Picking up the coal shovel to use as a weapon
should he need one, he poked the man, and waited, shovel in hand, for a
reaction. When the expected reaction never came he dragged the man from his
makeshift bed, and apart from groaning, and a little light resistance, he
was easily subdued and tied to one of the cast iron pillars which supported the
ceiling. The girl was even easier to handle and
offered no resistance at all as he tied her to the pillar alongside her partner.
He stripped
them of their clothing and waited patiently for their return to consciousness,
prodding them occasionally to assess their progress. Once aware of their predicament, the visitor
lit the first of a packet of cigarettes with which to begin the planned torture.
He’d gagged the couple with pieces of filthy sacking to stifle their cries for
help, and he alternated the burning with a beating using the coal
shovel.
He was not, in his opinion, a violent man, but
God had spoken to him in Exodus 21: 23-25. He read aloud, by the light of the
moon, from a small burgundy coloured bible with gilt edged pages, a
confirmation gift which he cherished and carried with him at all times.
“Whenever hurt
is done, you shall give life for life, eye for eye, tooth for tooth, hand for
hand, foot for foot, burn for burn, bruise for bruise, and wound for wound.”
In the early
stages of the torture he was sickened by his violent actions, especially
against the girl, who was a victim of circumstances and the influence of
Skinner, but after a while he warmed to his task, as he inflicted
bruises and cigarette burns on his victims to mimic the injuries found on the
baby.
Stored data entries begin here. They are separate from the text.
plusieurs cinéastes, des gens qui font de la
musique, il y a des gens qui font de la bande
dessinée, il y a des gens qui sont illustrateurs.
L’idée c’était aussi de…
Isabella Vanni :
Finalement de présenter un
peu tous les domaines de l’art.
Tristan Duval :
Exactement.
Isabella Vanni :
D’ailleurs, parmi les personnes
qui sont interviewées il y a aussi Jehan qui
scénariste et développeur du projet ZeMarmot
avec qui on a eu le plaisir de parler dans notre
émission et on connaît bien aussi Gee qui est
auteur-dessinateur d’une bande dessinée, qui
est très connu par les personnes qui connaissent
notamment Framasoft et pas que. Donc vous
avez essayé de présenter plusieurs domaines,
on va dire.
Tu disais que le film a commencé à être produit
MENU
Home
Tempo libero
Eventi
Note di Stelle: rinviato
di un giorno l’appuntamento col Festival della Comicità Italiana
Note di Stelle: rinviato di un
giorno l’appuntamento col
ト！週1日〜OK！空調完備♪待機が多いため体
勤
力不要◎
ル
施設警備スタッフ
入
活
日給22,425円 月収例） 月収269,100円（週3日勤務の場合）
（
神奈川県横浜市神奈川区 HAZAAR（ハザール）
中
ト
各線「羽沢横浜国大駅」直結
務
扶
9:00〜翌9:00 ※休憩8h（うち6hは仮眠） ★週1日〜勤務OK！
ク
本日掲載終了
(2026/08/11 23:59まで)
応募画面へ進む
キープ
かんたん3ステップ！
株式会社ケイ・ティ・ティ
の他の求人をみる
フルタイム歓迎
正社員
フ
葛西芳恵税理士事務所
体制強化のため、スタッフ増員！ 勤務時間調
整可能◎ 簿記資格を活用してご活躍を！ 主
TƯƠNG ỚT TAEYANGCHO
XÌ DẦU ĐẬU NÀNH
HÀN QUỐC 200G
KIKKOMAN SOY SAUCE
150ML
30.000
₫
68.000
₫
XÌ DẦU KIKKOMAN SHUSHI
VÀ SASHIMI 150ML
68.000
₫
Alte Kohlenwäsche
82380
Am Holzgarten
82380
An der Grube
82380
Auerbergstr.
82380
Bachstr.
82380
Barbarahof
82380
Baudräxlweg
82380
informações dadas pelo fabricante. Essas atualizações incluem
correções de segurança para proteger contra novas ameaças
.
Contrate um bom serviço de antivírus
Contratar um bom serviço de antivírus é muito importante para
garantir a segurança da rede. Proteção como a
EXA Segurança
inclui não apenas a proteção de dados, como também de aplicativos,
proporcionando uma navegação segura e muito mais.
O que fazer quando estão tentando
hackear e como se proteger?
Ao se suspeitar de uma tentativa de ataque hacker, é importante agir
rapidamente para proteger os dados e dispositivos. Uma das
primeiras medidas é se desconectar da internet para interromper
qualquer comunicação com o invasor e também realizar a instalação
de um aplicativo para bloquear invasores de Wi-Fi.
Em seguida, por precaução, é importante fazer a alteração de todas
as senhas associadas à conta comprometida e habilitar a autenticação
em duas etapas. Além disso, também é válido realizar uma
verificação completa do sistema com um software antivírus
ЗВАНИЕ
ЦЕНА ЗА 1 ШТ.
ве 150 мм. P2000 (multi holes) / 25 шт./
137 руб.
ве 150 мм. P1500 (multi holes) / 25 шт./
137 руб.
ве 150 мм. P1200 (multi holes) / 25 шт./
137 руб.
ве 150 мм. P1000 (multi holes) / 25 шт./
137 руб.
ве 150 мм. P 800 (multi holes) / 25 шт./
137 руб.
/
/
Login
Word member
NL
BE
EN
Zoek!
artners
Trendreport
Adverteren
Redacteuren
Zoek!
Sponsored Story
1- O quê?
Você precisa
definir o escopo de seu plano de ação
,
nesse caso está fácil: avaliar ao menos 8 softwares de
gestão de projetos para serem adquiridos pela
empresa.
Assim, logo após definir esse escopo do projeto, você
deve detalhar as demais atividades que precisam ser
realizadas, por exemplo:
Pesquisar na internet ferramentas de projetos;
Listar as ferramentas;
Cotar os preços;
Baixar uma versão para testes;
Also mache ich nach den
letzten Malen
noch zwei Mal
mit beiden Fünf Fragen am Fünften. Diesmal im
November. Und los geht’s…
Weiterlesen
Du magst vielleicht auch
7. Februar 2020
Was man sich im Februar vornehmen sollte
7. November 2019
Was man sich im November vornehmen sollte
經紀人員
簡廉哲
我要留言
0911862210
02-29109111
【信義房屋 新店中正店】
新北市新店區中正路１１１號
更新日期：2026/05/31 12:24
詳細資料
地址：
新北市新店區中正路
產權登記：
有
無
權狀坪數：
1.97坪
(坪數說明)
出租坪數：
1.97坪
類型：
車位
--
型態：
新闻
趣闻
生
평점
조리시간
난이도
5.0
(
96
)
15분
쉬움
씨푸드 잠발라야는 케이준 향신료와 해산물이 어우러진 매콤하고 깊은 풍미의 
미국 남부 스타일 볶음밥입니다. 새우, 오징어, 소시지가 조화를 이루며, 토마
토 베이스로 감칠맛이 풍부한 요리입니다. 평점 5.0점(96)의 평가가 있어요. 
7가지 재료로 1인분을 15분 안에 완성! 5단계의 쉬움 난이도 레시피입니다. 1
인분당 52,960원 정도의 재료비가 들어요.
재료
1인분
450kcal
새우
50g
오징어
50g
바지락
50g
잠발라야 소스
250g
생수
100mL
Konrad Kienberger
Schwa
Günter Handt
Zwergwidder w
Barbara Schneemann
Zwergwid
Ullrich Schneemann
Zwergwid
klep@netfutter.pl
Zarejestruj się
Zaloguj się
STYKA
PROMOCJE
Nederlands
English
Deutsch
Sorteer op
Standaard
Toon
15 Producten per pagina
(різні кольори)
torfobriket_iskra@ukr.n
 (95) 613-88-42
He discovered, to his surprise, that he wanted to hear their screams, as
they would have heard the baby scream, but
it was essential they remained gagged so as not to attract attention.
He continued to
inflict burns on his victims until his cigarette packet became empty, and then
he carefully gathered up the cigarette butts and replaced them in the empty
cigarette packet. The coal shovel he left where he’d found it. Even if the
police identified the shovel as the weapon used to beat his victims, there
would be no fingerprint evidence, as he’d been careful to wear gloves.
By the light of
a torch, he carefully removed all of his footprints from the dusty cellar floor
using a piece of sacking, as he retreated backwards from the scene of the crime
towards the cellar steps. His shoe size, tread, and manufacture of shoe, would
consequently remain a mystery, so that future comparisons could
not be made between footprints and the footwear that made them.
Without a twinge
of conscience he abandoned his victims to suffer the symptoms of withdrawal
from their self administered drug abuse, before dying from the effects of
dehydration, starvation, or from the injuries he'd inflicted on them. Initially he’d
considered ringing the police anonymously, to report their whereabouts, but
the bible had made it clear that the child had died, and so in consequence must the
perpetrators of that death, an eye for an eye, a tooth for a tooth, a life for
a life, nothing less would suffice.
* *
* *
Detective
Inspector Trimble arrived on the scene, accompanied by a detective sergeant,
after the discovery of the bodies by children playing along the canal towpath. Their
first sensation was of the terrible stench. The corpses were bloated, and
partially eaten by rats, which appeared to have climbed the bodies to reach the choice morsels, as the
eyeballs were missing from the corpses, and maggots squirmed in the vacant eye
sockets.
Trimble was a
career policeman nearing pensionable retirement, and the most senior detective
on the Blakewater police force. He’d joined the force as a uniformed officer some forty years earlier, and was fast approaching his sixtieth birthday. He’d
investigated murder cases before, crimes of passion, street stabbings, and
family disagreements gone wrong, but nothing remotely resembling this.
“I think we’ve
found our runaways sergeant,” Trimble speculated, while covering his lower face
with a handkerchief in a futile attempt to mask the smell of the decaying
corpses. “The burns and the bruises suggest torture, but the perpetrator left
them here to die, he didn’t kill them.”
“What makes you
think that sir?”
“Can you see the congealed blood on the
bodies’ sergeant? Their hearts were pumping as they were being eaten by rats.”